A push to take ownership of public lands away from the federal government has no legal merit, according to a new report. (dnr.gov)
A push to take ownership of public lands away from the federal government has no legal merit, according to a new report. (dnr.gov)
October 5, 2016

MINNEAPOLIS – While the fight over public lands and who owns them has largely been played out in Western states, there are plenty of implications for Minnesota.

A report adopted by the Conference of Western Attorneys General shows there is little legal basis for the movement to seize federal lands and transfer them to the states.

Will Jenkins, Upper Great Lakes outreach coordinator for Backcountry Hunters and Anglers, says outdoor recreation is essential to Minnesota's economy – and that means keeping public land accessible.

"It can affect daily life,” he stresses. “It affects family vacations. It affects recreation opportunities.

“And a lot of these public places are the lifeblood of rural communities between hunters, anglers and people going to camp and other recreational purposes. It could be the only thing that brings travelers through certain small towns."

Jenkins maintains any attempt to limit or privatize access to public lands should be opposed.

But some groups and lawmakers have taken the view that the federal government isn't managing the lands for maximum financial return, and that states would do a better job.

John Leshy, emeritus law professor at the University of California Hastings College of the Law, says legislatures across the nation have considered bills to turn public land over to states – and these legal battles end up costing states more money.

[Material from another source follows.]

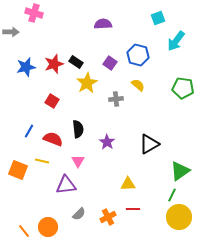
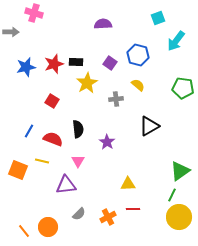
black rectangle: rotated 32 degrees counterclockwise
black triangle: moved 18 px up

"It's not surprising from the standpoint of mainstream legal thought,” he states. “Anybody who knows anything about these issues thinks that these claims are kind of bunk. But it's refreshing to have the Western AG's basically agree and issue this report saying, 'Yes, there really is not anything to these claims.'"

The U.S. Supreme Court has for more than a century said the federal government has full authority to hold public lands.

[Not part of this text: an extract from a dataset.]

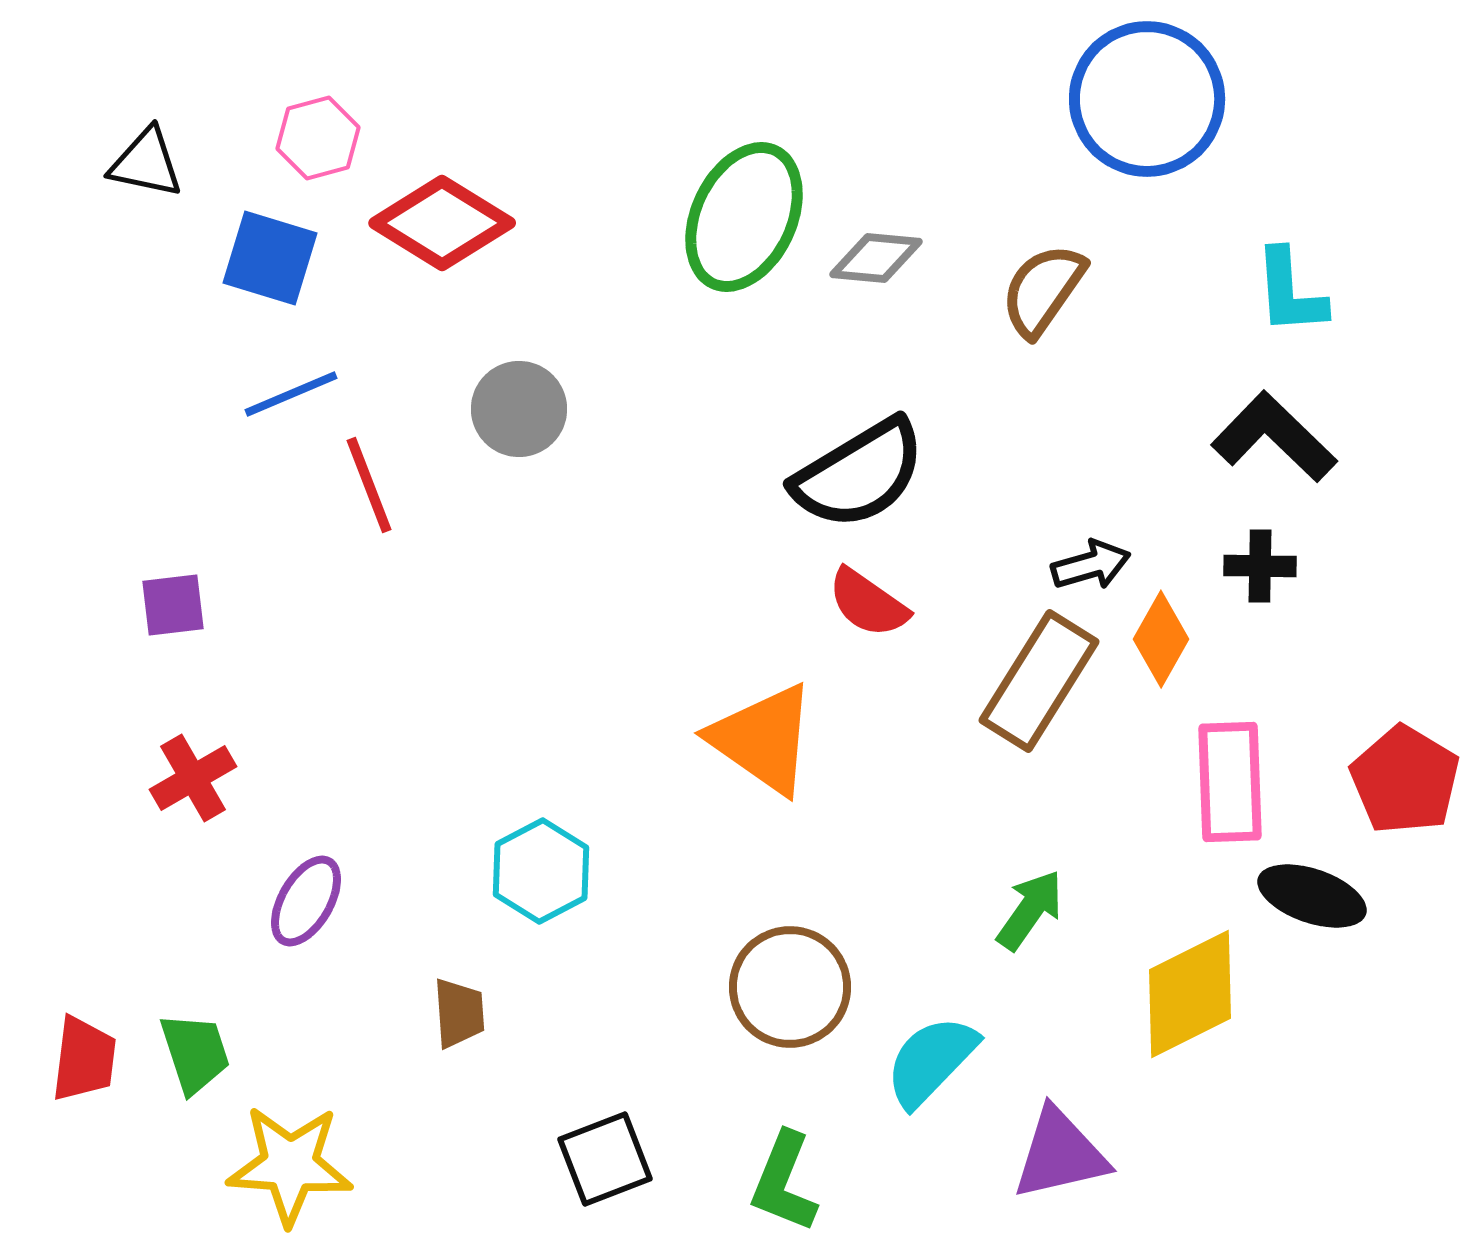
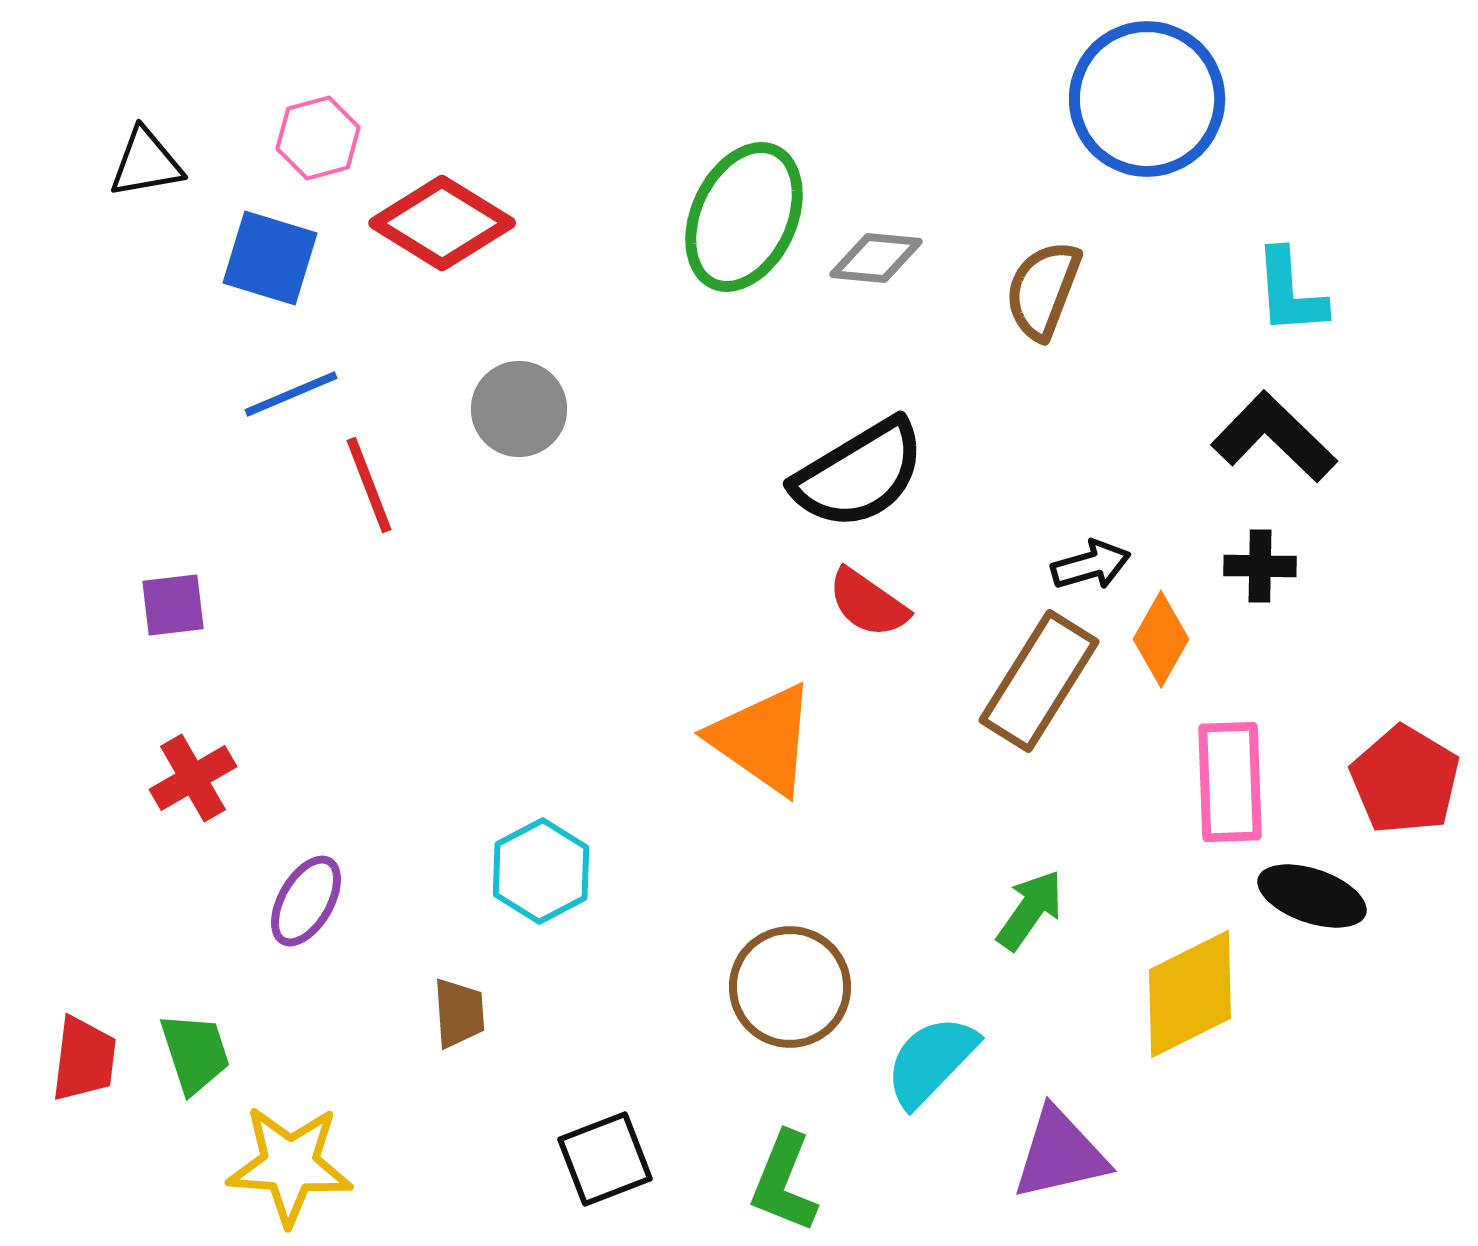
black triangle: rotated 22 degrees counterclockwise
brown semicircle: rotated 14 degrees counterclockwise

Leshy says the statements of groups claiming otherwise have no legal merit.

Jenkins says Minnesota's pristine Boundary Waters is a prime example of what's at stake.

"It is a public land we need to pay attention to, as there's proposed sulfite ore copper mines in Ely, just outside of the Boundary Waters that, while it's not a public-land sale, it could have severe and long lasting issues for the Boundary Waters," he points out.

Jenkins urges taxpayers to take more ownership of this issue, and get involved in what happens with their public lands.